We therefore decided to use points scored and points allowed. This number is available reliably from the Illinois High School Association for every varsity football game played by Illinois high schools. The logic goes that the more points a team can score and the fewer points it allows to be scored against it, the stronger that team is. A team that scores more points and gives up fewer points, on average, than a hypothetical opponent will be predicted to win a game between the two teams by our statistics.

We first tested to see whether or not the average points scored by a team was a reliable predictor of that team’s ability to win a game against an opponent who scored fewer points, on average. We assigned the variable a to the average points scored per game and ran a test with data from 2007. We got this:

Plot showing point difference in actual games vs. Voxitatis a statistic

This plot shows the line of best fit and a low correlation coefficient of 0.545. We had to do better. So, we tested the difference in actual points scored in games against the average number of points given up, which we assigned the variable c. That graph is shown here:

Plot showing point difference in actual games vs. Voxitatis c statistic

This one was even worse, with a correlation coefficient of about -0.53. Not really a random distribution, but we needed to do better. So, we figured that teams that play weak teams tend to score more points. And we corrected the a statistic by subtracting the average number of points given up by the team’s opponents in the season, which we assigned the variable b. Next, we corrected the number of points allowed by subtracting the average number of points scored by that team’s opponents (variable d).

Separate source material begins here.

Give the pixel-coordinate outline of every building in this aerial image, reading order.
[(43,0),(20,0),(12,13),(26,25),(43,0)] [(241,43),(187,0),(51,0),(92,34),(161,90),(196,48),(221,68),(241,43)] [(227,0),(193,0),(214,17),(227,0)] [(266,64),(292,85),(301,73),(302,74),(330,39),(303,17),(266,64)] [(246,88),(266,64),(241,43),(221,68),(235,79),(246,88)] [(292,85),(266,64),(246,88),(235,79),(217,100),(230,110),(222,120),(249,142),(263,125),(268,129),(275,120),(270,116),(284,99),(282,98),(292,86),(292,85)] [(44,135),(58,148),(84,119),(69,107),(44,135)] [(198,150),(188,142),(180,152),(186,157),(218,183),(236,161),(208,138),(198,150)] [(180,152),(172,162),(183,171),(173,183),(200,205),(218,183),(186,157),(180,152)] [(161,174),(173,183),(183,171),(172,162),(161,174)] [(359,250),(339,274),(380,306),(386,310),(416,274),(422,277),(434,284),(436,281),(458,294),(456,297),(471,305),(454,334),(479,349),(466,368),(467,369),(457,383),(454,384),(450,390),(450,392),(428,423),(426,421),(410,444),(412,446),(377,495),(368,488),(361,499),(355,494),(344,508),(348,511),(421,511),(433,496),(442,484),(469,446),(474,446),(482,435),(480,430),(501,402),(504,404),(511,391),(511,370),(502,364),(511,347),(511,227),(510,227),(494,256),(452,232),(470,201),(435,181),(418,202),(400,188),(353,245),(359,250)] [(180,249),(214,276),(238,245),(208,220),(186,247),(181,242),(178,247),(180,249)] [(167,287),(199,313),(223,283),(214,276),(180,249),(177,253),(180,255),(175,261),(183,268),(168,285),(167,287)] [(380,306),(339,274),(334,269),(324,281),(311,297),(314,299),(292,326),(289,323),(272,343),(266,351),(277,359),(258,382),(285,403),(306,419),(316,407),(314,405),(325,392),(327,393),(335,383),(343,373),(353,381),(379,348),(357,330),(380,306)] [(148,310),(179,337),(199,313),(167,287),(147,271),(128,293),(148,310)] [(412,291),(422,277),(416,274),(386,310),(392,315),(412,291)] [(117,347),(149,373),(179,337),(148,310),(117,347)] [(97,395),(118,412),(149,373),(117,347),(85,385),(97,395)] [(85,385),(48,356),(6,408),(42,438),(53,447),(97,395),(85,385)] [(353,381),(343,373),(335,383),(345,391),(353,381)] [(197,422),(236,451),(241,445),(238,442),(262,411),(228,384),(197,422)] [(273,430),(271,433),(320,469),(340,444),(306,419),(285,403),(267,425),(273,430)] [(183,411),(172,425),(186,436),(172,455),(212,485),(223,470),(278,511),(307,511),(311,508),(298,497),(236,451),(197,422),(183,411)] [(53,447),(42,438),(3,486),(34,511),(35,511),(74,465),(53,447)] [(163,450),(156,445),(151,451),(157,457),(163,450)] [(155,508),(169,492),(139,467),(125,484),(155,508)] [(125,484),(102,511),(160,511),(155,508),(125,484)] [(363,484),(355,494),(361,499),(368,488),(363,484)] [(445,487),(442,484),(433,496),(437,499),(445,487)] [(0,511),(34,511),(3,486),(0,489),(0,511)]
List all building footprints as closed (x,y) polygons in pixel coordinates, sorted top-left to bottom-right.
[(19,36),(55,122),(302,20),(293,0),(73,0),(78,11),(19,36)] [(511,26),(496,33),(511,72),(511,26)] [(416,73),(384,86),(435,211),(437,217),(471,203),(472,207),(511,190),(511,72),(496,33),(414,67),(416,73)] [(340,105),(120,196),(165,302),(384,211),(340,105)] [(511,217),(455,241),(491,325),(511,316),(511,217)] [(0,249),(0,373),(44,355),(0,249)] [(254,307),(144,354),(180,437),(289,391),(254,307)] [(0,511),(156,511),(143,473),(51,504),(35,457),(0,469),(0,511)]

Now, we have a new statistic, which we called mu, a Greek letter, using the formula

mu = (a – b) – (c – d)

And we call the statistic delta (Δ), which you see on the screen. It is defined as the difference between the two teams’ mu values. The team with the higher mu value would be expected to win the game to be played between those two teams, producing a positive value for Δ when we subtract its opponent’s mu value from its own mu value. Likewise, the team with a negative value for Δ would be expected to lose the game.

Early in the 2008 and 2009 seasons, we tested Δ again and found that it was a decent predictor—80% right when the absolute value was greater than about 25. The higher the absolute value of Δ, the more likely it was to be a reliable predictor of the winner. However, as the season went on, we found that a team’s ability to win games depended much more on their own averages than on their opponents’ averages. In other words, a regression analysis showed that the correction factors b and d were not figuring into the predictor as much as the values for a and c.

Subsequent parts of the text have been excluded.